(Stored dataset items)
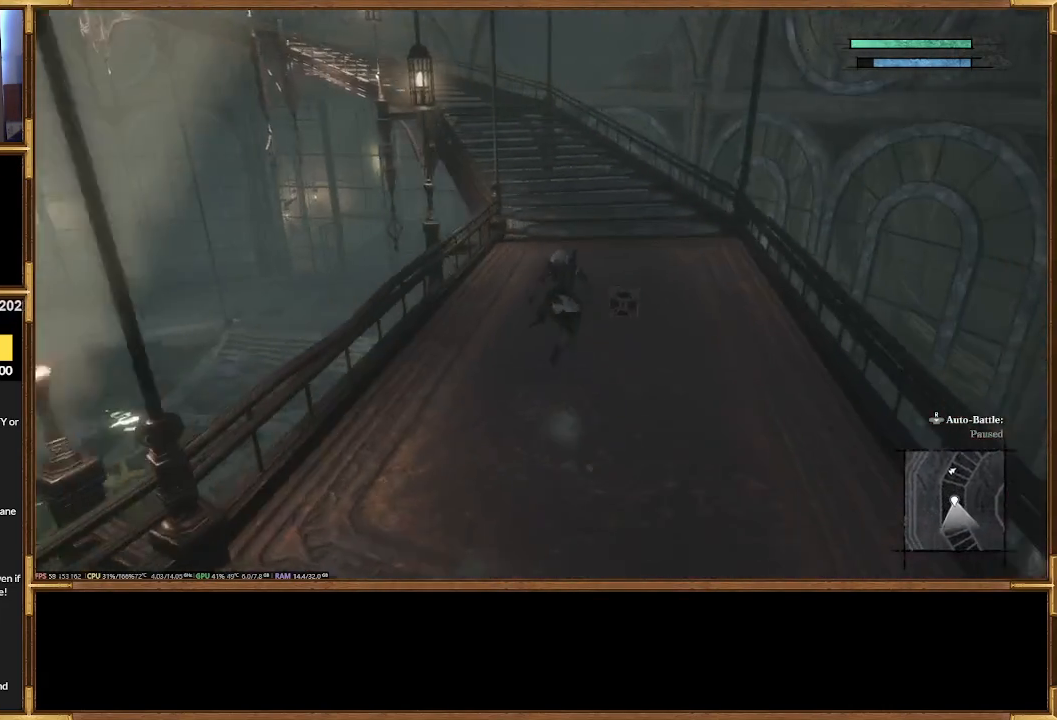
{"buttons": ["R2"], "events": []}
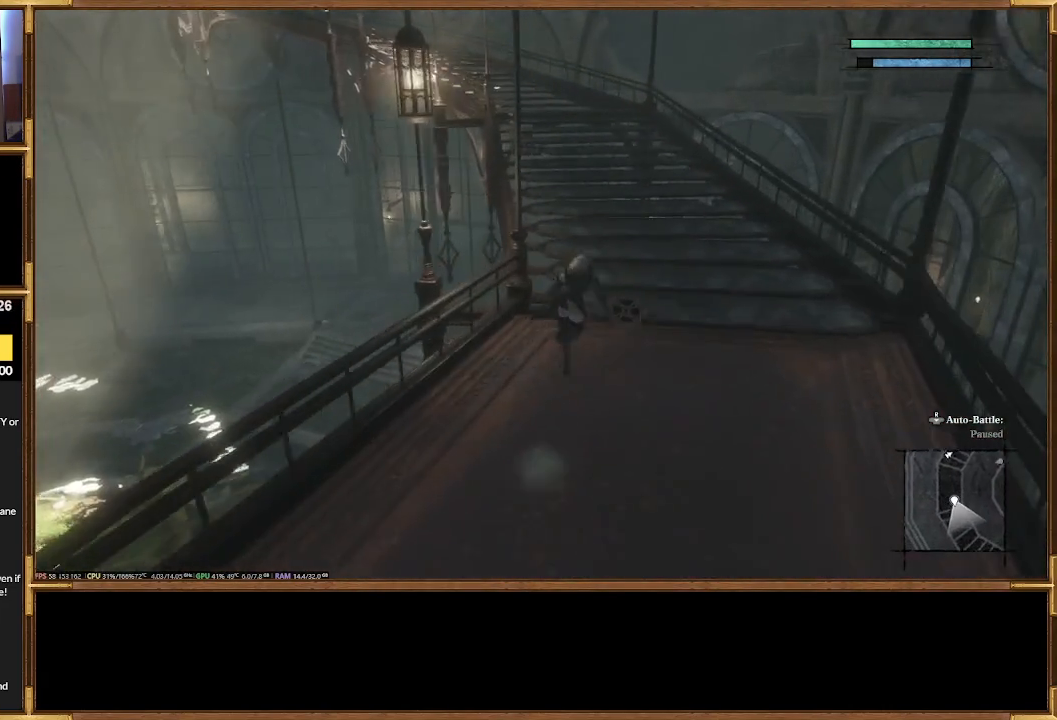
{"buttons": ["R2"], "events": []}
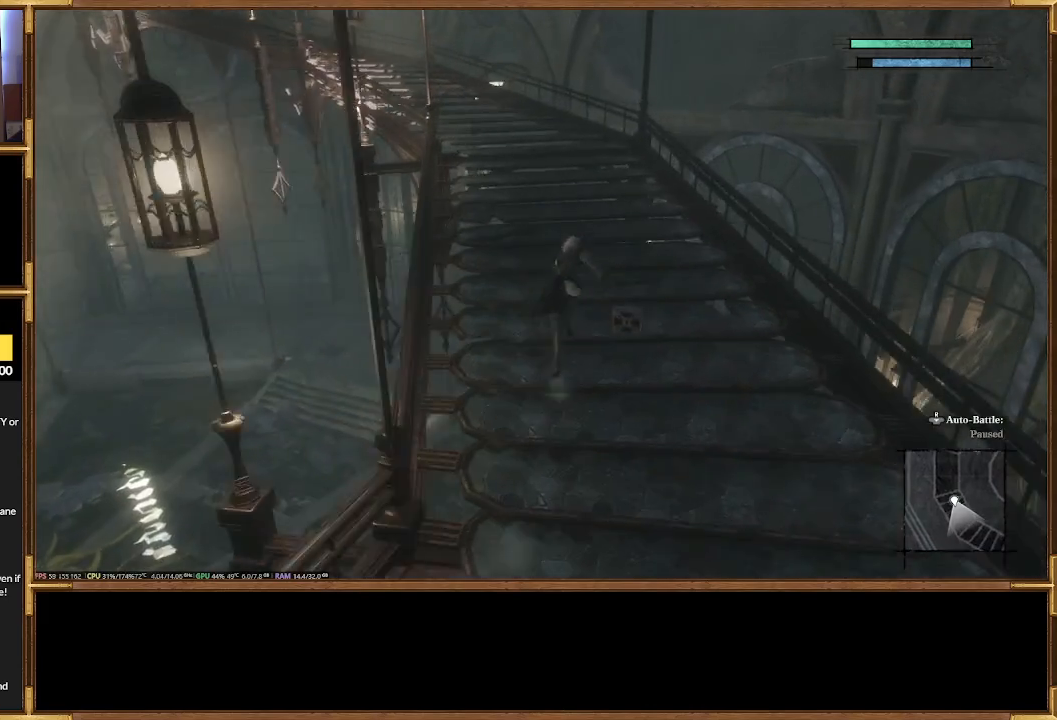
{"buttons": ["R2"], "events": []}
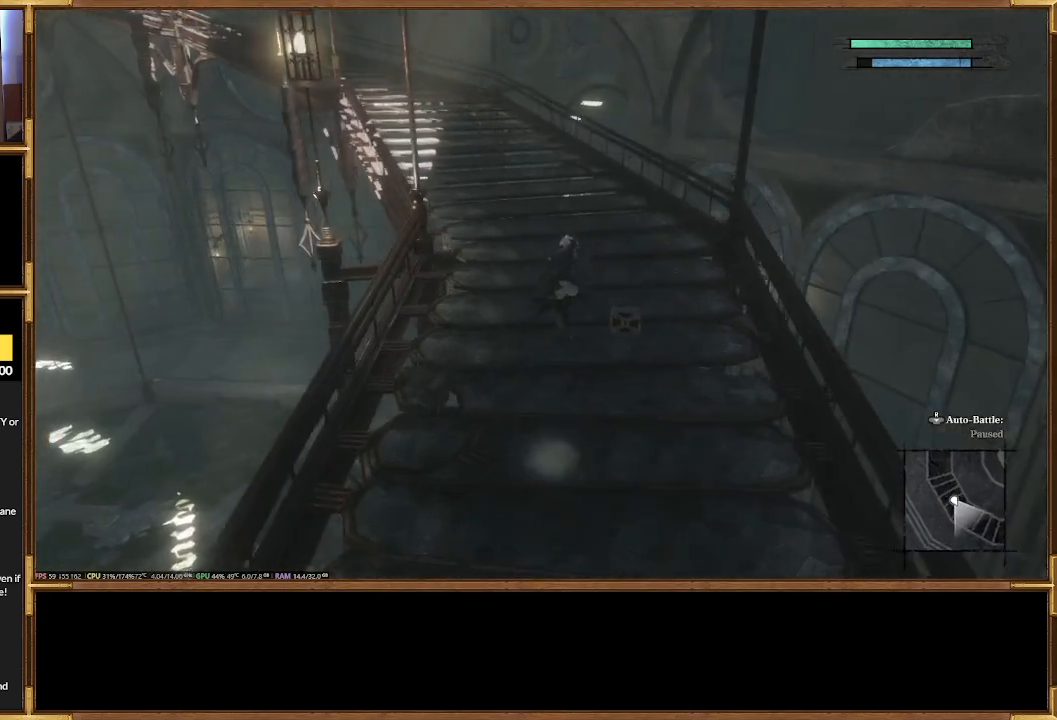
{"buttons": ["R2"], "events": []}
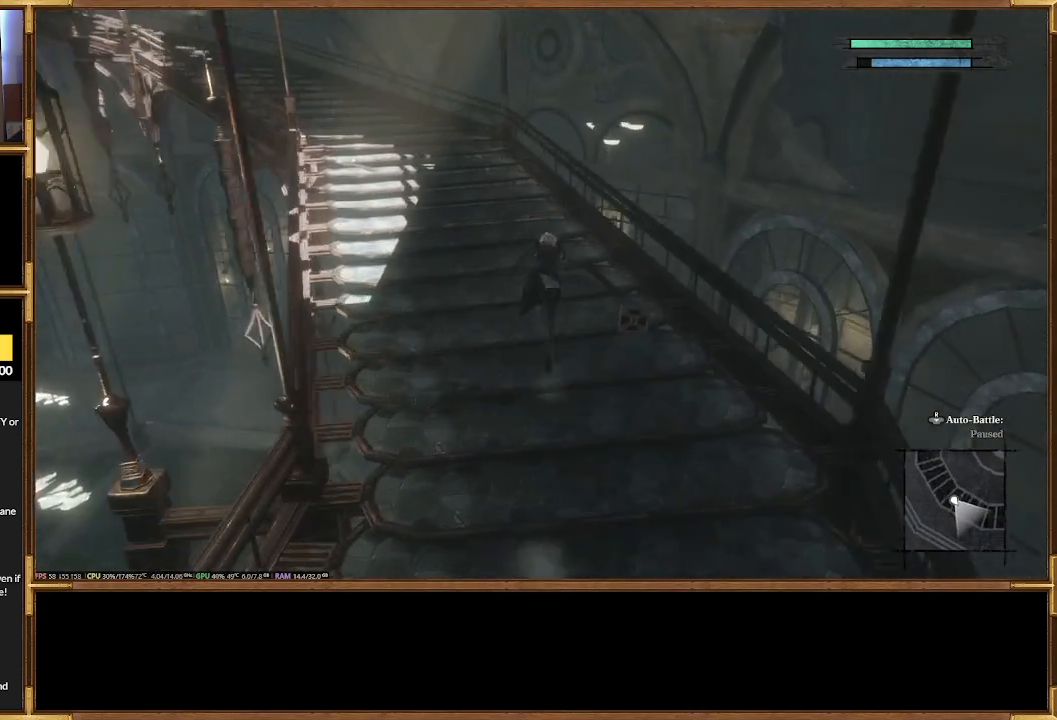
{"buttons": ["R2"], "events": []}
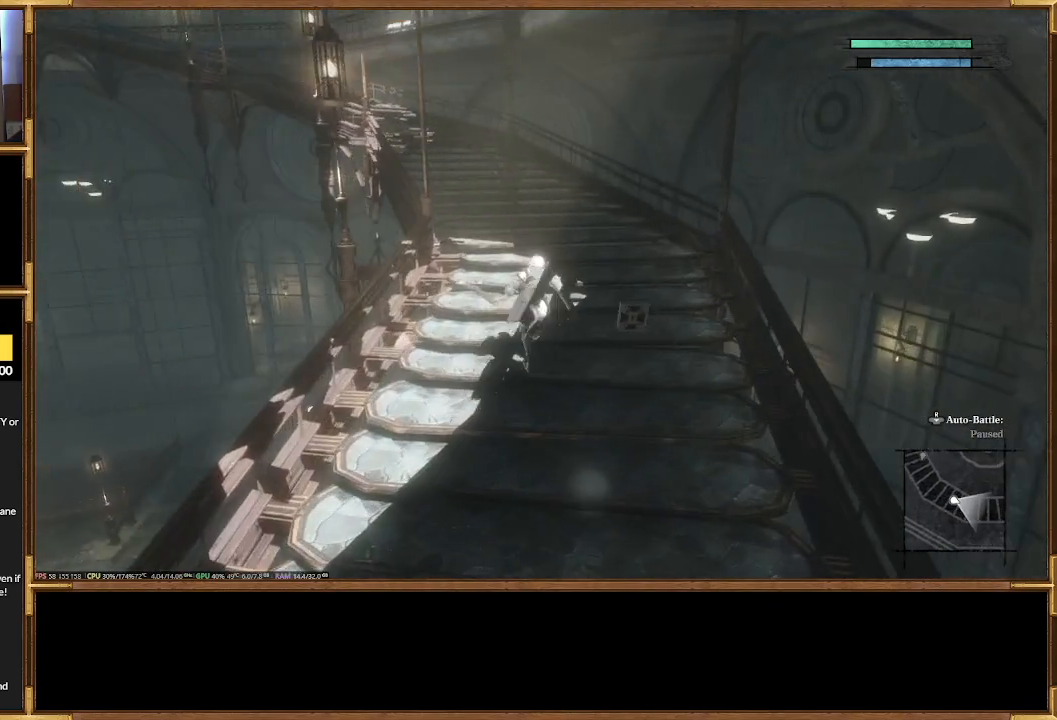
{"buttons": ["R2"], "events": []}
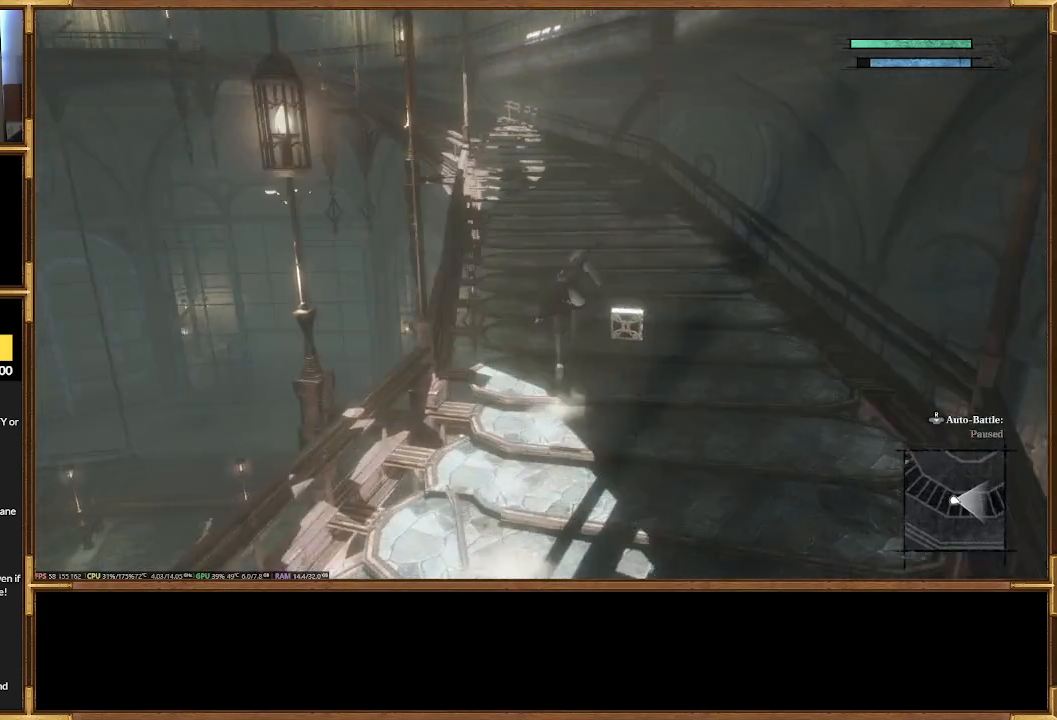
{"buttons": ["R2"], "events": []}
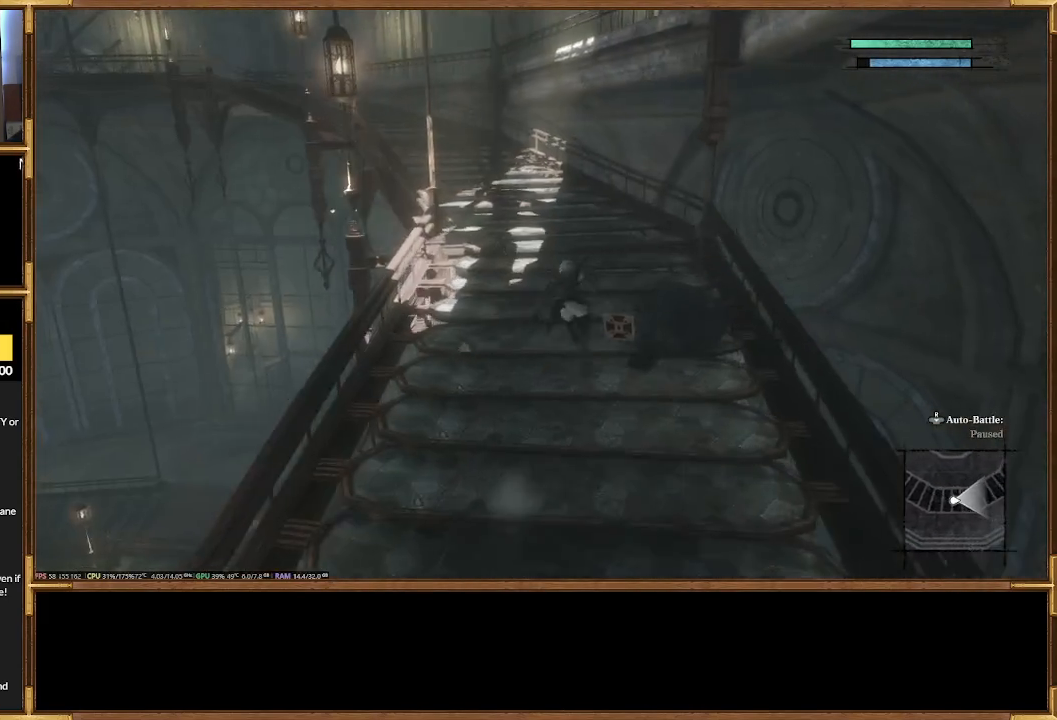
{"buttons": ["R2"], "events": []}
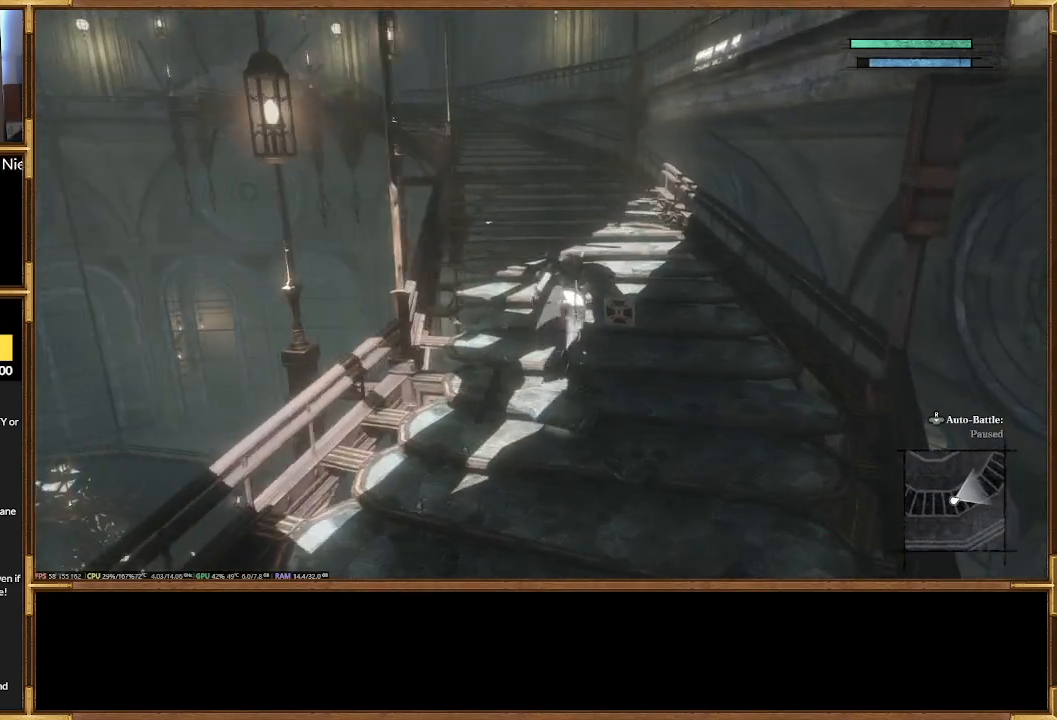
{"buttons": ["R2"], "events": []}
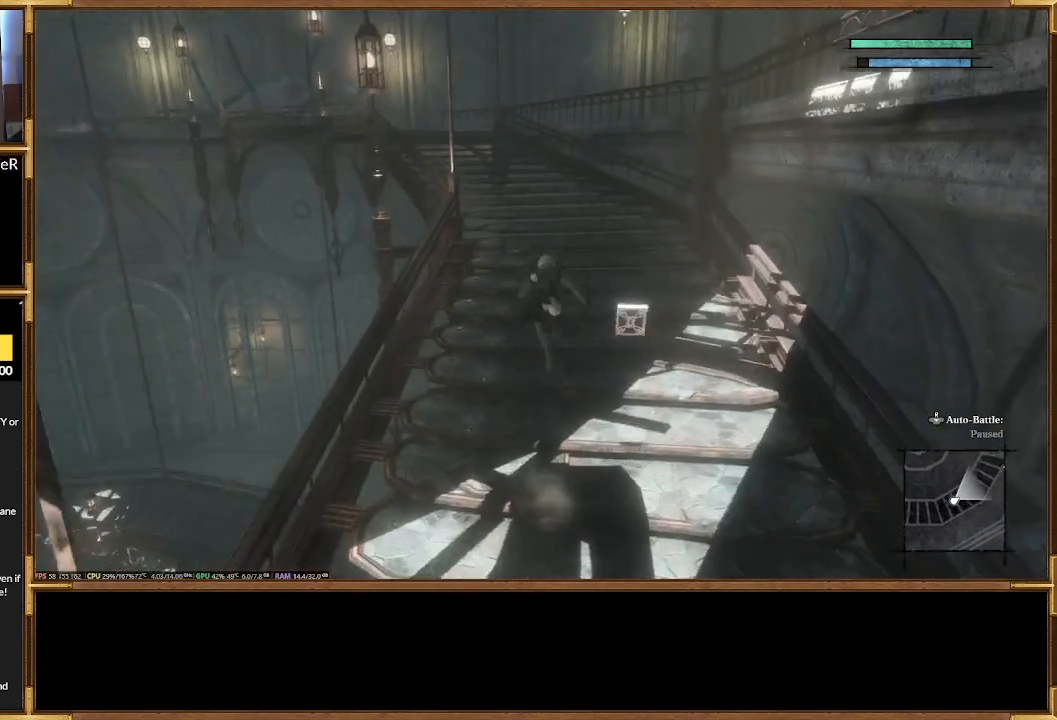
{"buttons": ["R2"], "events": []}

§ Problem description:
Without the pictures, give the entries above back exactly.

§ Response area:
{"buttons": ["R2"], "events": []}
{"buttons": ["R2"], "events": []}
{"buttons": ["R2"], "events": []}
{"buttons": ["R2"], "events": []}
{"buttons": ["R2"], "events": []}
{"buttons": ["R2"], "events": []}
{"buttons": ["R2"], "events": []}
{"buttons": ["R2"], "events": []}
{"buttons": ["R2"], "events": []}
{"buttons": ["R2"], "events": []}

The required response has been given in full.